I would argue that addictions are never purely physiological... I have seen many who can get off Xanax 3-4 mg qd, or morphine IR 30 IR, tid etc... without problems if they are tapered correctly, and have seen folks hooked on soma (yes I know it metabolizes to mebrobamate), who would fight to death to stay on it. I feel that there are many reasons why people become addicted, and a big one is the meds work! Another is escape, another is habit, and there are many more. I think every pt on a controlled substance should have a contract with their prescriber, and that should be the measure of whether or not they are experiencing a problem with addiction or just getting properly treated 😉
 
So contract like how? So if and when the prescriber sees there being a problem, then they would have to follow their recommendation to ween off?
 
Contract says this is what I agree you can take per day, week, month. If you go over, ask for refills early etc it breaks the contract. Any medical facility will have such a policy.....
 
psisci said:
I would argue that addictions are never purely physiological...

A client at our clinic had been taking sleeping pills and decided she was going to wean herself off of them. She began by breaking the pills in half for a couple weeks and taking the halves, then it was the thirds and quarters and so forth. When she entered therapy she had been taking a portion of the pill about the size of a grain of sand, and kept on taking it.

At that point the med isn't doing anything, you really have to consider what psychological purpose it was holding for her.
 
One other point relevant to this topic is that physical dependence does not equal addiction.
 
Dr.JT said:
One other point relevant to this topic is that physical dependence does not equal addiction.

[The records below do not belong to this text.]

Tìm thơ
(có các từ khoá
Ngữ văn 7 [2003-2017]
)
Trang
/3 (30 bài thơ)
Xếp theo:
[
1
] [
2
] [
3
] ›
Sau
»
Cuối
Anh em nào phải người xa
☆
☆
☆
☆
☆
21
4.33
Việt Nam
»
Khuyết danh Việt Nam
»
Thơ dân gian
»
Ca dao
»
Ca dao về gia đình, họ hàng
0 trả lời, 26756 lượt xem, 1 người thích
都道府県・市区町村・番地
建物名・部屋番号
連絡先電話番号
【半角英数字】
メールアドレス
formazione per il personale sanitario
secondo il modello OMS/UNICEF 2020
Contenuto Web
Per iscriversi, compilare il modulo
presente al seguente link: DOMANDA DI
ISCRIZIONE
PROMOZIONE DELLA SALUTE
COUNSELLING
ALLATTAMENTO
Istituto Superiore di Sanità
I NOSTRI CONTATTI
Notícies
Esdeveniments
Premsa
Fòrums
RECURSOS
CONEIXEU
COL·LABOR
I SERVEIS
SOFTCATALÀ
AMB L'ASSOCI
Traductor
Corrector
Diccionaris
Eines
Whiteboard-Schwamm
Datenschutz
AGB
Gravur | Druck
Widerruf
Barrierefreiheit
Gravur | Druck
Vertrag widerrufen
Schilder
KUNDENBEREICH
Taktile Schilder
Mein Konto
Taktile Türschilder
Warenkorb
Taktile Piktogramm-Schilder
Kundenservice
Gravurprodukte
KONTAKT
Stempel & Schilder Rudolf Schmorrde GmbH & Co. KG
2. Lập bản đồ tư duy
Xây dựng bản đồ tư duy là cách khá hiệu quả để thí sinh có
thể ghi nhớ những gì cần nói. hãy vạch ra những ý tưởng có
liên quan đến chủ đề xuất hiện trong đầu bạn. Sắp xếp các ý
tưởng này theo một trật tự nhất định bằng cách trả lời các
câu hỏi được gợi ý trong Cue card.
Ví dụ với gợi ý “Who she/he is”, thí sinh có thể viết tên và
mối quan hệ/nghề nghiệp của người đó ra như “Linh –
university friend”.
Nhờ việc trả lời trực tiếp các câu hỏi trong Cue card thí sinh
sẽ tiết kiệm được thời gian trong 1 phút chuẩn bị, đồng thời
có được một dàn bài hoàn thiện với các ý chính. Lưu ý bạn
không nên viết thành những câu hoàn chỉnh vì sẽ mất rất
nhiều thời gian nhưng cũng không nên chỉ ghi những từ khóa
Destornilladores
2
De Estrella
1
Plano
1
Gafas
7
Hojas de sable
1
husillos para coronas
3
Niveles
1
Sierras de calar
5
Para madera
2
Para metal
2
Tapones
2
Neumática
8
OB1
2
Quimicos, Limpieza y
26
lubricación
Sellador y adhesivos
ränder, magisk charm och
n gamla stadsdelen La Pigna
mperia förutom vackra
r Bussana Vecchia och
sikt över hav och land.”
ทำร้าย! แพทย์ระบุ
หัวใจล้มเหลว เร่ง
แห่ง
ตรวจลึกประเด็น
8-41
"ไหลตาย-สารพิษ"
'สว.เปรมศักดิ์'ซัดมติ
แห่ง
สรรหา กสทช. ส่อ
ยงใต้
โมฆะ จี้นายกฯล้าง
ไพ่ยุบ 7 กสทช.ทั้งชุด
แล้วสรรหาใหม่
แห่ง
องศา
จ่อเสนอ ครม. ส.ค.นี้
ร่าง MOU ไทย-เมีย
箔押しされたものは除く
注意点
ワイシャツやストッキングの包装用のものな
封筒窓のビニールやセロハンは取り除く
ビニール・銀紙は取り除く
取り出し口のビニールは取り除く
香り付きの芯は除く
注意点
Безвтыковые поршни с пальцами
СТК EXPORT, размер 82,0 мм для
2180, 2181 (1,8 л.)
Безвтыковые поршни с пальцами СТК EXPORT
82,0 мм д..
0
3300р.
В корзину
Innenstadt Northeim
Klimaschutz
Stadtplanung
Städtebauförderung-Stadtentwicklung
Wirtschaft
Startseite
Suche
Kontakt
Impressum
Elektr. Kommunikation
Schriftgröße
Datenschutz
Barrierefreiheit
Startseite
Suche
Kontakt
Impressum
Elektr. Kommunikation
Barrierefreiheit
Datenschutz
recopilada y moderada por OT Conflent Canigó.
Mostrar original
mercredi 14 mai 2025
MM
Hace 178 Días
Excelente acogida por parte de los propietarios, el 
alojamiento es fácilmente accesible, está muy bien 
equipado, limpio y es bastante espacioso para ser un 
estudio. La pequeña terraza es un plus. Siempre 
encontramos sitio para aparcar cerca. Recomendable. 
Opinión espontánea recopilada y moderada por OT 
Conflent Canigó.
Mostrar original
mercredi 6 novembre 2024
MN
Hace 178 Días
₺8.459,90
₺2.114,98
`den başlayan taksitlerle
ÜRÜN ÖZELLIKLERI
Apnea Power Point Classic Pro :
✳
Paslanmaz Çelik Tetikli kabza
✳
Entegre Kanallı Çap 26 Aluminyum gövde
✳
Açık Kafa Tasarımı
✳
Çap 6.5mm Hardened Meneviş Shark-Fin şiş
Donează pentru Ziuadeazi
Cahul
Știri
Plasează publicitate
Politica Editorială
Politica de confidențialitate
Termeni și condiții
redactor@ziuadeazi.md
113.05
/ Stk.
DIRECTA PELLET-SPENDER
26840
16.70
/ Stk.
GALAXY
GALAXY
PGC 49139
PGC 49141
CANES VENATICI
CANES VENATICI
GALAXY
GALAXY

Would you mind elaborating on this point?
 
Addiction is defined by behaviors. You can be physically dependent on a substance, but not addicted. For example this is the case with many pain patients. They take their meds as prescribed and are physically dependent on them. When they are weened of, they have no problems. It is a distinction (dependence vs addiction) that is often overlooked because those who are addicted are often dependent.